======== SUPPLIED DATA

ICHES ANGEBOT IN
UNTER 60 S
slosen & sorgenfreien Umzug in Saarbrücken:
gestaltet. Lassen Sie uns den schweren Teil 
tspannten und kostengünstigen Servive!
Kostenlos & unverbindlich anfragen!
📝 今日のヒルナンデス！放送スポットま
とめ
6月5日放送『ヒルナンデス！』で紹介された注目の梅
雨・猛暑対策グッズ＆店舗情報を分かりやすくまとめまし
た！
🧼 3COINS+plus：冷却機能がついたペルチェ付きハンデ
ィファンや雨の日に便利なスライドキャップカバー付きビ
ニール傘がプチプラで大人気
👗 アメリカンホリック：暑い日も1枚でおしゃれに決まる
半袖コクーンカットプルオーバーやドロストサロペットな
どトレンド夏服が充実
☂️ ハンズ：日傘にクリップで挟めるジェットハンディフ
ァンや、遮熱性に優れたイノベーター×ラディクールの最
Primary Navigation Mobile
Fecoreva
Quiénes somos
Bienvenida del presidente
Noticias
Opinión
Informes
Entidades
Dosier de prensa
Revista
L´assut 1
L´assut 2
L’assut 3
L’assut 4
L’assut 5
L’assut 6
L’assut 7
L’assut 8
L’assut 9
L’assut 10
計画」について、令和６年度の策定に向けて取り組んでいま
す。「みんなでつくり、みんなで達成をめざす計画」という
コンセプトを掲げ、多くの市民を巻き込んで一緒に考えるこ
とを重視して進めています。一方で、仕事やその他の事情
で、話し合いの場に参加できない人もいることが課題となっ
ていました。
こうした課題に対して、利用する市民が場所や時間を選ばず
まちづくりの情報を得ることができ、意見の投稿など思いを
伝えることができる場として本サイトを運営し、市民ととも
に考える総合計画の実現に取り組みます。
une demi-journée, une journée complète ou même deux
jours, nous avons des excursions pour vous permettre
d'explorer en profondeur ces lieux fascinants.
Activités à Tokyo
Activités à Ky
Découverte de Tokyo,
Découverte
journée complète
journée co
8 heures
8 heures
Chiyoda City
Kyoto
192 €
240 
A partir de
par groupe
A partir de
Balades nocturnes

================

■ WORK REQUIRED ■
Repeat each record verbatim.

■ COMPLETED TASK ■
ICHES ANGEBOT IN
UNTER 60 S
slosen & sorgenfreien Umzug in Saarbrücken:
gestaltet. Lassen Sie uns den schweren Teil 
tspannten und kostengünstigen Servive!
Kostenlos & unverbindlich anfragen!
📝 今日のヒルナンデス！放送スポットま
とめ
6月5日放送『ヒルナンデス！』で紹介された注目の梅
雨・猛暑対策グッズ＆店舗情報を分かりやすくまとめまし
た！
🧼 3COINS+plus：冷却機能がついたペルチェ付きハンデ
ィファンや雨の日に便利なスライドキャップカバー付きビ
ニール傘がプチプラで大人気
👗 アメリカンホリック：暑い日も1枚でおしゃれに決まる
半袖コクーンカットプルオーバーやドロストサロペットな
どトレンド夏服が充実
☂️ ハンズ：日傘にクリップで挟めるジェットハンディフ
ァンや、遮熱性に優れたイノベーター×ラディクールの最
Primary Navigation Mobile
Fecoreva
Quiénes somos
Bienvenida del presidente
Noticias
Opinión
Informes
Entidades
Dosier de prensa
Revista
L´assut 1
L´assut 2
L’assut 3
L’assut 4
L’assut 5
L’assut 6
L’assut 7
L’assut 8
L’assut 9
L’assut 10
計画」について、令和６年度の策定に向けて取り組んでいま
す。「みんなでつくり、みんなで達成をめざす計画」という
コンセプトを掲げ、多くの市民を巻き込んで一緒に考えるこ
とを重視して進めています。一方で、仕事やその他の事情
で、話し合いの場に参加できない人もいることが課題となっ
ていました。
こうした課題に対して、利用する市民が場所や時間を選ばず
まちづくりの情報を得ることができ、意見の投稿など思いを
伝えることができる場として本サイトを運営し、市民ととも
に考える総合計画の実現に取り組みます。
une demi-journée, une journée complète ou même deux
jours, nous avons des excursions pour vous permettre
d'explorer en profondeur ces lieux fascinants.
Activités à Tokyo
Activités à Ky
Découverte de Tokyo,
Découverte
journée complète
journée co
8 heures
8 heures
Chiyoda City
Kyoto
192 €
240 
A partir de
par groupe
A partir de
Balades nocturnes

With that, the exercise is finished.